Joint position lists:
+ + + +
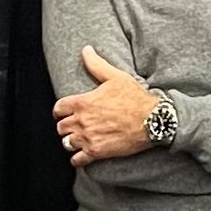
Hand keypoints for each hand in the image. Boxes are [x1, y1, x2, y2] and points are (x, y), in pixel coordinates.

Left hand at [53, 45, 155, 167]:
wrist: (151, 120)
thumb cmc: (135, 98)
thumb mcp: (115, 76)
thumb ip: (96, 64)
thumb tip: (86, 50)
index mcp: (83, 102)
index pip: (58, 108)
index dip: (60, 111)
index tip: (64, 112)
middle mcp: (82, 121)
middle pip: (61, 127)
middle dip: (65, 126)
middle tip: (72, 126)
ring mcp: (88, 138)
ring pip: (66, 143)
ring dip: (70, 141)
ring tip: (77, 140)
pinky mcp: (97, 152)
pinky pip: (77, 160)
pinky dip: (77, 159)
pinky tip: (82, 156)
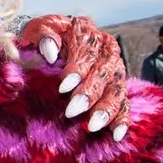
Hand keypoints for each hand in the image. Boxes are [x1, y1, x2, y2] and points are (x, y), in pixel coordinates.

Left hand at [21, 15, 129, 140]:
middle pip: (104, 72)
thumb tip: (51, 53)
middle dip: (89, 93)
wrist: (51, 41)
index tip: (63, 87)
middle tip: (72, 111)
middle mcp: (106, 48)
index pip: (87, 51)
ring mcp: (114, 68)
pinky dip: (122, 119)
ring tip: (92, 126)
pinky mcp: (117, 86)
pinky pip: (124, 103)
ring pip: (117, 89)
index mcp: (87, 32)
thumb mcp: (38, 28)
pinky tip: (116, 134)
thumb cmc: (42, 37)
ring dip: (106, 109)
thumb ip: (44, 36)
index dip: (77, 70)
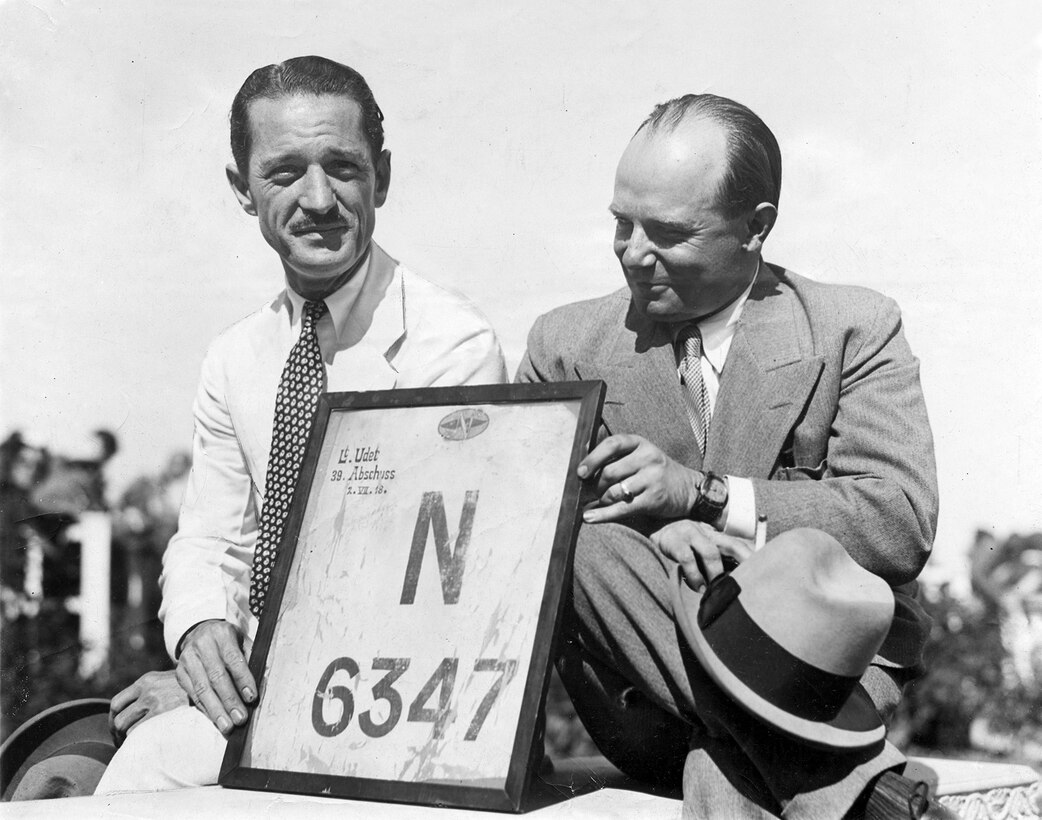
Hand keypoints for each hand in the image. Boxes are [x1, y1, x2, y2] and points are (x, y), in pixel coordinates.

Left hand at [109, 669, 187, 745]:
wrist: (215, 687)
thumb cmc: (193, 690)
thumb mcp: (170, 682)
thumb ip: (153, 691)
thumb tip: (135, 711)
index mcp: (147, 680)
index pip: (117, 702)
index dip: (114, 719)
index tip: (117, 729)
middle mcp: (148, 690)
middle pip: (118, 718)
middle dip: (117, 734)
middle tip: (124, 743)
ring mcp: (155, 702)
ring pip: (126, 728)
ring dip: (127, 740)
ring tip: (136, 747)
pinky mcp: (164, 714)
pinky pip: (139, 734)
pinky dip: (139, 742)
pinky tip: (147, 745)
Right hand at [175, 619, 256, 734]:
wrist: (200, 632)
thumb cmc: (228, 641)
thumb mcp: (241, 641)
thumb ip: (249, 658)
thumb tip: (258, 686)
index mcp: (222, 634)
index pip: (233, 659)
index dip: (243, 679)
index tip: (251, 697)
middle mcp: (202, 645)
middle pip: (216, 676)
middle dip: (229, 700)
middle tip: (240, 718)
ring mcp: (188, 659)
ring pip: (202, 688)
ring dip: (216, 710)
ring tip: (227, 726)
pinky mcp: (180, 672)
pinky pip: (193, 694)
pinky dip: (205, 708)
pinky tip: (214, 719)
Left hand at [578, 434, 700, 522]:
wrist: (688, 489)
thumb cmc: (654, 472)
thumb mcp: (640, 455)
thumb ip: (615, 454)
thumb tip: (583, 454)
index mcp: (640, 443)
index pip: (612, 444)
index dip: (593, 458)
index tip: (580, 472)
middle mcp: (648, 458)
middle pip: (610, 472)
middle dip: (595, 486)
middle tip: (590, 492)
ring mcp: (652, 478)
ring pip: (614, 491)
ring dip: (602, 500)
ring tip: (600, 502)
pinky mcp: (654, 499)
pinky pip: (622, 509)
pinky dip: (603, 515)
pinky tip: (589, 518)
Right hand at [651, 520, 752, 590]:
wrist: (641, 528)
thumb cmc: (670, 548)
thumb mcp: (692, 552)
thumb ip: (707, 563)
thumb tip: (726, 586)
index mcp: (711, 534)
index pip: (737, 544)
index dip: (752, 557)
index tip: (766, 571)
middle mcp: (703, 531)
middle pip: (732, 544)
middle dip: (747, 560)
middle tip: (754, 581)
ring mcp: (688, 533)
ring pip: (711, 552)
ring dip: (716, 573)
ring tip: (716, 590)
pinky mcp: (672, 541)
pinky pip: (688, 558)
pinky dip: (694, 574)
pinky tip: (696, 587)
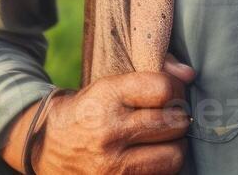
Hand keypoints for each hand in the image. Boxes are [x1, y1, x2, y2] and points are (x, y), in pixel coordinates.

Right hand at [0, 56, 195, 173]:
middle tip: (169, 117)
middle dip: (178, 118)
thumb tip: (190, 75)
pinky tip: (152, 156)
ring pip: (174, 155)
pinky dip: (162, 166)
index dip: (175, 90)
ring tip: (163, 139)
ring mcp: (112, 165)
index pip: (163, 89)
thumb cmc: (88, 110)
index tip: (170, 94)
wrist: (48, 148)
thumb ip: (153, 72)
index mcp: (107, 97)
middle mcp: (109, 131)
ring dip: (175, 146)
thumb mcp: (110, 84)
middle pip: (174, 123)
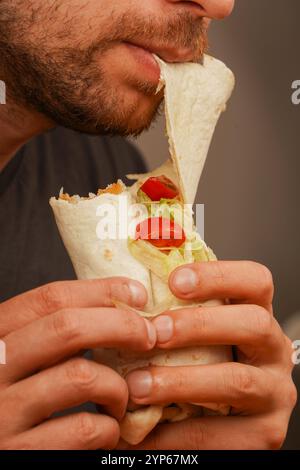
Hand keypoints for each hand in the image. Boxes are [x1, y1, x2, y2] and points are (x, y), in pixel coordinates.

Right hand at [0, 278, 155, 448]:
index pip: (49, 298)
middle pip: (67, 328)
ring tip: (119, 399)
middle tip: (148, 337)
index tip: (137, 294)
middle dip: (122, 325)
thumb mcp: (25, 357)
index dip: (101, 291)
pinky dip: (109, 428)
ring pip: (81, 377)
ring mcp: (3, 414)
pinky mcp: (21, 454)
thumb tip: (119, 303)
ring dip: (117, 387)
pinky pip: (84, 429)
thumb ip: (54, 333)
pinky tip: (106, 430)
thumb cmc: (18, 399)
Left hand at [125, 261, 296, 449]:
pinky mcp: (265, 434)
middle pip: (254, 323)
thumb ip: (176, 312)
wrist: (224, 425)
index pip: (256, 281)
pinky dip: (176, 434)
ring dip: (181, 381)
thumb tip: (128, 290)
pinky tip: (142, 432)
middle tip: (155, 332)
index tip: (174, 280)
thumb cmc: (201, 364)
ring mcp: (275, 393)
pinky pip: (220, 434)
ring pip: (238, 381)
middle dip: (200, 324)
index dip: (218, 276)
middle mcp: (274, 350)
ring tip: (138, 386)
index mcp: (258, 315)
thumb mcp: (196, 334)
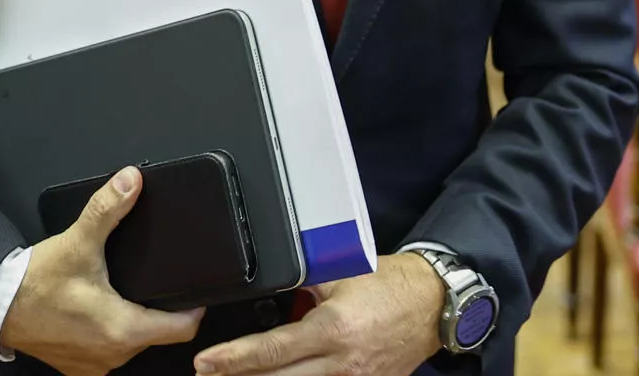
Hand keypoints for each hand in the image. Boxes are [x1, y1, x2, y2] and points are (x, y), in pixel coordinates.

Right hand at [0, 166, 203, 375]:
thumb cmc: (36, 282)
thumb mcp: (78, 241)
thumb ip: (108, 209)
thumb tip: (131, 180)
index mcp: (122, 330)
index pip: (181, 328)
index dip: (194, 308)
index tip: (195, 290)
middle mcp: (113, 355)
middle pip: (157, 334)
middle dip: (159, 310)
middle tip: (156, 282)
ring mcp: (95, 365)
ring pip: (133, 344)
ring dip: (133, 322)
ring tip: (127, 293)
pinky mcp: (78, 367)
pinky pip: (108, 352)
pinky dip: (109, 334)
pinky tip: (99, 311)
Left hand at [193, 253, 443, 375]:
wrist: (433, 306)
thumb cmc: (389, 286)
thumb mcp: (342, 273)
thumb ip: (303, 280)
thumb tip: (269, 280)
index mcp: (332, 328)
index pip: (272, 349)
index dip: (234, 358)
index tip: (206, 363)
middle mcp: (341, 363)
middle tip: (208, 375)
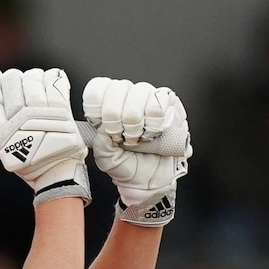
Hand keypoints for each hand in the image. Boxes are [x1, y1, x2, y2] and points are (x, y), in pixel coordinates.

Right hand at [0, 67, 89, 205]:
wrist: (56, 172)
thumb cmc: (31, 161)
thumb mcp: (4, 147)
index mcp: (2, 132)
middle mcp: (19, 121)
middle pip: (11, 82)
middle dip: (12, 78)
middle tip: (16, 81)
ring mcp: (41, 114)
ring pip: (32, 80)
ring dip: (32, 77)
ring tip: (34, 82)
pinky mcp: (61, 111)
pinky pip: (54, 83)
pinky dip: (51, 78)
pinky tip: (48, 81)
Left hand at [83, 77, 191, 225]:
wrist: (151, 180)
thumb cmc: (128, 166)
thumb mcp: (106, 160)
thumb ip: (100, 144)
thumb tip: (103, 129)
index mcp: (107, 107)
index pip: (97, 88)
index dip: (98, 105)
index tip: (101, 125)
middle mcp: (127, 98)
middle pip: (117, 88)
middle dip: (117, 117)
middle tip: (122, 137)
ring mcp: (149, 98)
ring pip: (139, 92)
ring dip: (137, 121)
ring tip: (138, 138)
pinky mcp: (170, 104)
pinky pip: (160, 103)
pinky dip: (154, 122)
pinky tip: (153, 134)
+ + + +
Could you set down, exactly as written, every line from the start of the records above through the line containing "middle pip: (61, 127)", leaving the pictures out?

Hand keypoints for each hand in the image. Boxes are [x1, y1, x2, y2] and points are (x, y), in pixel coordinates.

Left hand at [53, 45, 155, 167]:
wrist: (151, 120)
thumb cmc: (135, 98)
thumb mcp: (115, 76)
thumb ip: (96, 64)
thumb tip: (86, 50)
index mcp: (83, 102)
index pip: (58, 108)
index dip: (60, 111)
index tip: (64, 112)
middle mcp: (82, 121)
middle pip: (61, 127)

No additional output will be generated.